Exploring the Lowcountry: Georgetown, South Carolina

Situated in the heart of Gullah Geechee and South Carolina Lowcountry, Georgetown is the third-oldest city in South Carolina behind Charleston.


Incorporated in 1729, Georgetown is a city of 9,000 residents that rose to prominence as an indigo and rice producing seaport on Winyah Bay. By 1840, the region surrounding Georgetown produced nearly half of the country’s total rice crop. As the largest rice exporting port in the world, Georgetown’s streets quickly became lined with stately planter class residences.

Located along the South Santee River, Hampton Island was one of a system of rice plantations in the vicinity of Georgetown during the 18th and 19th centuries.
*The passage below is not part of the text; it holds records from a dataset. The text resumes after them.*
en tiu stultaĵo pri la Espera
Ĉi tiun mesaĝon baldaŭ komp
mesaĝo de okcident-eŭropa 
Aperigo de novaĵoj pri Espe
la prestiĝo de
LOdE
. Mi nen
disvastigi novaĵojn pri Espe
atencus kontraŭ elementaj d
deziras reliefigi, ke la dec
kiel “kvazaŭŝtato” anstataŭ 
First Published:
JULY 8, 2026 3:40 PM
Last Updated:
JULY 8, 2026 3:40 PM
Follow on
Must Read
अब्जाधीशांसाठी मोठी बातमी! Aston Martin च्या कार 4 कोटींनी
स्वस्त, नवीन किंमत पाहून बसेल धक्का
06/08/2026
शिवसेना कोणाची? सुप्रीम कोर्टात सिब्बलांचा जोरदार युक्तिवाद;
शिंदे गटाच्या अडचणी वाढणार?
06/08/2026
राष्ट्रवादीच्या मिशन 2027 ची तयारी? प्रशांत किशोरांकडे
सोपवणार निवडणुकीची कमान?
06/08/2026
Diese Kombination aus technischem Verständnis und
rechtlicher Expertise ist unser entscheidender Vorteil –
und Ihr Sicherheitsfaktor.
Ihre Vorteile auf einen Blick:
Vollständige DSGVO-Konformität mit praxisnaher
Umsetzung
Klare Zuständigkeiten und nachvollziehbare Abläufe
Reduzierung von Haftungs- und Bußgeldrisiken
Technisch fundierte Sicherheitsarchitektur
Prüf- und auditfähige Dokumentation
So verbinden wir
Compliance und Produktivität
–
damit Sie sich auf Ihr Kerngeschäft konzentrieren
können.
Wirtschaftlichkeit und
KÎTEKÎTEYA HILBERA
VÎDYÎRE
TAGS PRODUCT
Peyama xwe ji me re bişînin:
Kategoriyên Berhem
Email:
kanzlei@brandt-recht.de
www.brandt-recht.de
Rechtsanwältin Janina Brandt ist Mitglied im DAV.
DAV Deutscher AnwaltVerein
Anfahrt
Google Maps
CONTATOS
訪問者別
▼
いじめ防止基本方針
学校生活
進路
Naturally with emancipation, the city fell on economic hard times with the loss of free enslaved labor during the Reconstruction Era. By the 20th century, the city’s economy had been reborn with a heavy reliance on the lumber industry. During the mid-20th century, industry solidified the city’s economic base with the 1936 opening of a paper mill and the 1973 establishment of a steel mill.

Today, home to a national historic district with 49 contributing buildings in the central business district, Georgetown is a community where heritage tourism has emerged as a resounding business. Paralleling the Sampit River, historic Georgetown’s Front Street is home to a collection local boutique retailers and restaurants in 19th century brick buildings nestled along a Harborwalk, marinas and maritime based industry.

A look down St. James Street in the Georgetown Historic District. Laid out as a 174.5 acre town with 100 acres set aside as a commons in 1729. Acreage was divided into blocks by five streets constructed at right angles to the river.

With 28 structures dating back to the 18th century and another 18 built prior to the Civil War, the district was listed in the National Register on October 14, 1971.

The Stormy Seas Seafood Market on Meeting Street.

Hazzard Marine is the only full service marine repair and refit facility within an 85 mile stretch of coast between Myrtle Beach and Charleston.

Paralleling the Sampit River, Front Street continues to serve as the historic center of commerce within the Georgetown Historic District.

The Rollin Local Restaurant at the intersection of Front and Broad streets.

The Big Tuna Raw Bar (aka The Old Fish House) claims to serve fresh Yankee on a daily basis.